A run of records

☆ ☆ ☆ ☆ ☆ ☆ ☆

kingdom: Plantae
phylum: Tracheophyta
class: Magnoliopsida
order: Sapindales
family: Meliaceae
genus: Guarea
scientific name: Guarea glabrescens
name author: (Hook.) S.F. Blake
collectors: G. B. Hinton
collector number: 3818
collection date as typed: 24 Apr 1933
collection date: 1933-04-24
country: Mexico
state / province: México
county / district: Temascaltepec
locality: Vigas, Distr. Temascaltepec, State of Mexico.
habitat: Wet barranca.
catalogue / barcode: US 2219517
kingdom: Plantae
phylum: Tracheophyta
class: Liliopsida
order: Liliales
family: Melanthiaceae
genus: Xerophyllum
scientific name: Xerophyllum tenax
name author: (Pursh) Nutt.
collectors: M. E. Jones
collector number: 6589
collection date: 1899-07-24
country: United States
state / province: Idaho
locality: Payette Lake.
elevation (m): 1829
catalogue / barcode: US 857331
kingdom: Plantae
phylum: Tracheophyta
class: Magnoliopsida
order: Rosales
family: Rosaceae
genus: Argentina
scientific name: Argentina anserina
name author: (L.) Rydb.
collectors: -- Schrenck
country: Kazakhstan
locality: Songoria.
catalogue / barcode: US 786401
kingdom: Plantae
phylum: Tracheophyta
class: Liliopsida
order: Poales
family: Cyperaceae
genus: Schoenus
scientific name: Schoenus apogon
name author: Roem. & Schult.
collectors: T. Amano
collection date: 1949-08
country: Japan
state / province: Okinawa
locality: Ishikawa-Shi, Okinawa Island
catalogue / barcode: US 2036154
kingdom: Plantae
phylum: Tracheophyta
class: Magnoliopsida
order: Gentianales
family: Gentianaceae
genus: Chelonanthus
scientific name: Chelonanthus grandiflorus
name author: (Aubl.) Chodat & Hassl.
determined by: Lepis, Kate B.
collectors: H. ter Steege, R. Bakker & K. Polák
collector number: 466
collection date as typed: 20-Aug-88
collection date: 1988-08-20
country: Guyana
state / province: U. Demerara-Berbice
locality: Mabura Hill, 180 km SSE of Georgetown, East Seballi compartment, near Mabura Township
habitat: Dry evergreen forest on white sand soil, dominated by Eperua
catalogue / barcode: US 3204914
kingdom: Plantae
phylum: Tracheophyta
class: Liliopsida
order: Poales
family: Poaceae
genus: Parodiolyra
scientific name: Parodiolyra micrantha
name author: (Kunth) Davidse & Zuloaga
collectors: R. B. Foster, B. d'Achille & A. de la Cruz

☆ ☆ ☆ ☆ ☆ ☆ ☆

YOUR OBJECTIVE: Please print the stretch of entries from the line containing "locality: Mabura Hill, 180" through the line containing "family: Poaceae" without changing anything.

FINAL RESULT:
locality: Mabura Hill, 180 km SSE of Georgetown, East Seballi compartment, near Mabura Township
habitat: Dry evergreen forest on white sand soil, dominated by Eperua
catalogue / barcode: US 3204914
kingdom: Plantae
phylum: Tracheophyta
class: Liliopsida
order: Poales
family: Poaceae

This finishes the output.